A new ethics code being drafted for Broward County commissioners amid a growing corruption scandal will rein in their influence and require greater disclosure of their business dealings.
A task force assigned with writing a code of conduct agreed Thursday to ban commissioners from moonlighting as lobbyists and limit their control over what companies win county contracts. They'd have to disclose any contact with lobbyists on county business and their fundraising on behalf of charities and political campaigns.
"People expect us to eliminate much of the perception that is out there," task force member Kenneth Fink said.
The task force is rushing to meet a March 2 deadline to submit an ethics code to the commission. The commission must then approve the proposal or place it on the November ballot for voters to decide.
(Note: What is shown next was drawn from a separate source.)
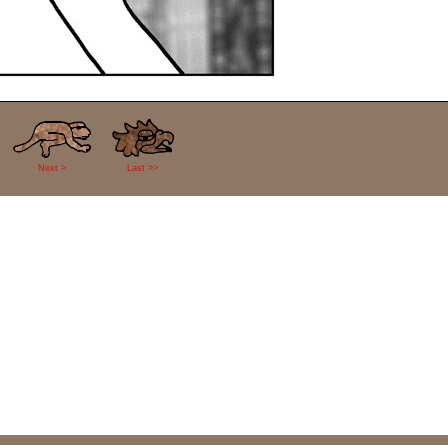
Next >
Last >>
The commission has faced years of criticism over members working as lobbyists who represent clients before other local governments. Former Commissioner Josephus Eggelletion, who resigned in January after pleading guilty to corruption charges, was once fined $2,500 by the state Ethics Commission for voting in 2002 on a trash deal while he was a lobbyist for the company.
The task force agreed to ban commissioners from serving on selection committees that evaluate bids and choose contractors.
Under rules they wrote for themselves, commissioners often pack those purchasing panels. Big-ticket deals like who should build an airport runway become heavily lobbied by contractors and lobbyists who are key sources of campaign cash to commissioners.